### WORK TASK
Copy out the material below word for word, starting at the line that contains "Giao lưu trực tuyến" and stopping after the line that contains "Bất động sản".

☆ ☆ ☆ ☆

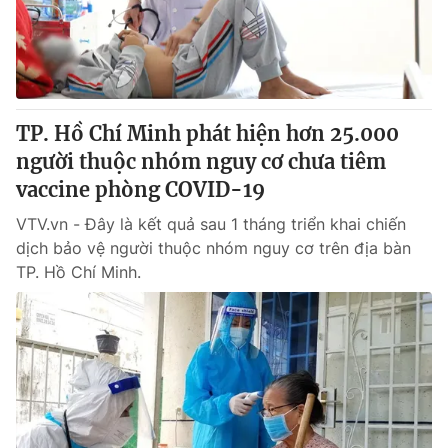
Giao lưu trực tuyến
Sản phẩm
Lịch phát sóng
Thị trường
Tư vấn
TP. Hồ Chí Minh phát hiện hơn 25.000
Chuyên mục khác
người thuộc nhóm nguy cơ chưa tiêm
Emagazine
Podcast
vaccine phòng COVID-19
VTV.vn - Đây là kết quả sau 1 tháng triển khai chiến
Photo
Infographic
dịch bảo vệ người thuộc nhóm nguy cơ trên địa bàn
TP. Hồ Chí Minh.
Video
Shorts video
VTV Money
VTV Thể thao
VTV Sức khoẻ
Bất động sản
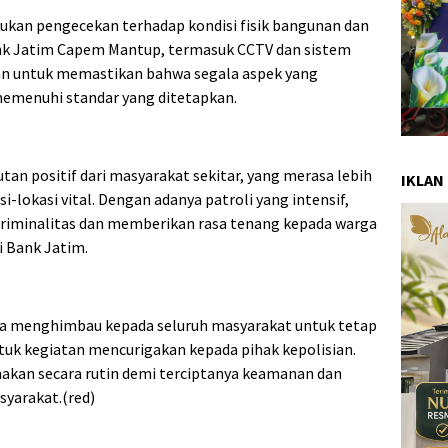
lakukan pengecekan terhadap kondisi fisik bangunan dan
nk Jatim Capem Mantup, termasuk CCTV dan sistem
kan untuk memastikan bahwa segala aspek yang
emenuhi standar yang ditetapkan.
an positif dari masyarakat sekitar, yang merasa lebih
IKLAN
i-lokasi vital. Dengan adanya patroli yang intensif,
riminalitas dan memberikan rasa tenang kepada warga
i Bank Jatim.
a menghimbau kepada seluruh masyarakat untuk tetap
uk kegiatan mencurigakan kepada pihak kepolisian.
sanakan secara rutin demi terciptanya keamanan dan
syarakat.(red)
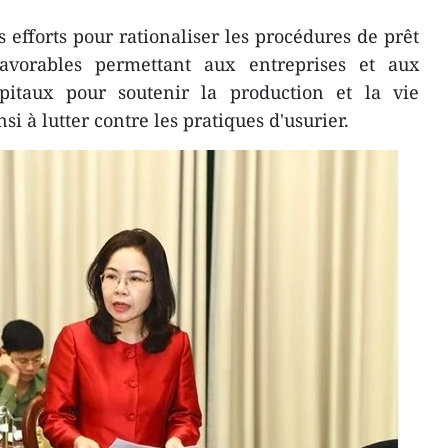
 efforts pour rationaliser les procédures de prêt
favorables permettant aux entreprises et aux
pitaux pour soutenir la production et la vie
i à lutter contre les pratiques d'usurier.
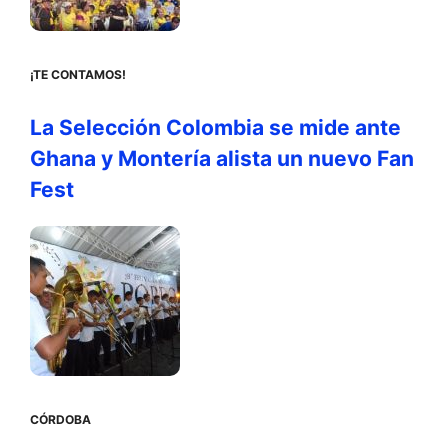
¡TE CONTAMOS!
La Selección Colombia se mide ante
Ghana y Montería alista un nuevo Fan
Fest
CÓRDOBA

☆ ☆ ☆ ☆

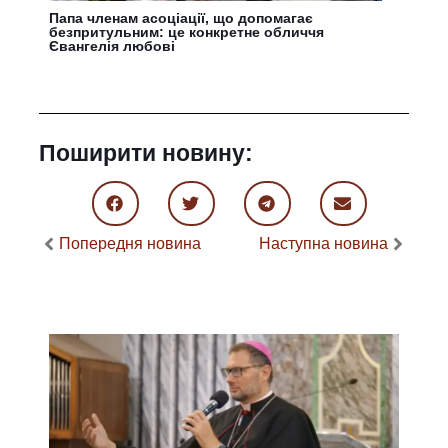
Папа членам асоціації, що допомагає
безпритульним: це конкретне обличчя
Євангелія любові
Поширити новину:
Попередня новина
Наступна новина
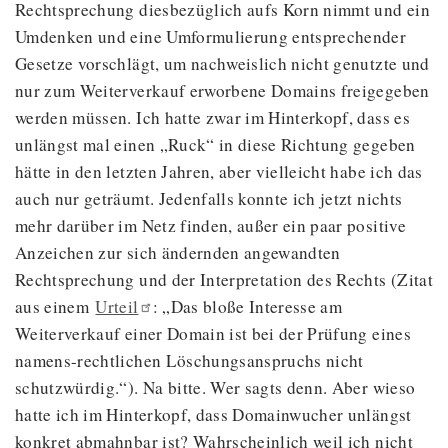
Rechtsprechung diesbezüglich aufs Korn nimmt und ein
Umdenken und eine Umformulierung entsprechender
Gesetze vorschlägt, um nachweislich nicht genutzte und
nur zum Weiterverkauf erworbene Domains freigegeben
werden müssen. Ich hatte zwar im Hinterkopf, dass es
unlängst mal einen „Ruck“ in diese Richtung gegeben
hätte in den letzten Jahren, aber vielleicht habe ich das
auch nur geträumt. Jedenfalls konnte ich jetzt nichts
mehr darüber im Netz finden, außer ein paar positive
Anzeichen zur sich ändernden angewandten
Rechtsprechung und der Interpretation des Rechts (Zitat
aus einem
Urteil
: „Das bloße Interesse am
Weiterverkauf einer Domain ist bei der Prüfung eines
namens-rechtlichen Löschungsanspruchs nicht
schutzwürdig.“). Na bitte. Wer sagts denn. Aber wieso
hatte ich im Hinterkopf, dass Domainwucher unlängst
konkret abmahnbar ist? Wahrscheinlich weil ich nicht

☆ ☆ ☆ ☆

### ANSWER SECTION
Giao lưu trực tuyến
Sản phẩm
Lịch phát sóng
Thị trường
Tư vấn
TP. Hồ Chí Minh phát hiện hơn 25.000
Chuyên mục khác
người thuộc nhóm nguy cơ chưa tiêm
Emagazine
Podcast
vaccine phòng COVID-19
VTV.vn - Đây là kết quả sau 1 tháng triển khai chiến
Photo
Infographic
dịch bảo vệ người thuộc nhóm nguy cơ trên địa bàn
TP. Hồ Chí Minh.
Video
Shorts video
VTV Money
VTV Thể thao
VTV Sức khoẻ
Bất động sản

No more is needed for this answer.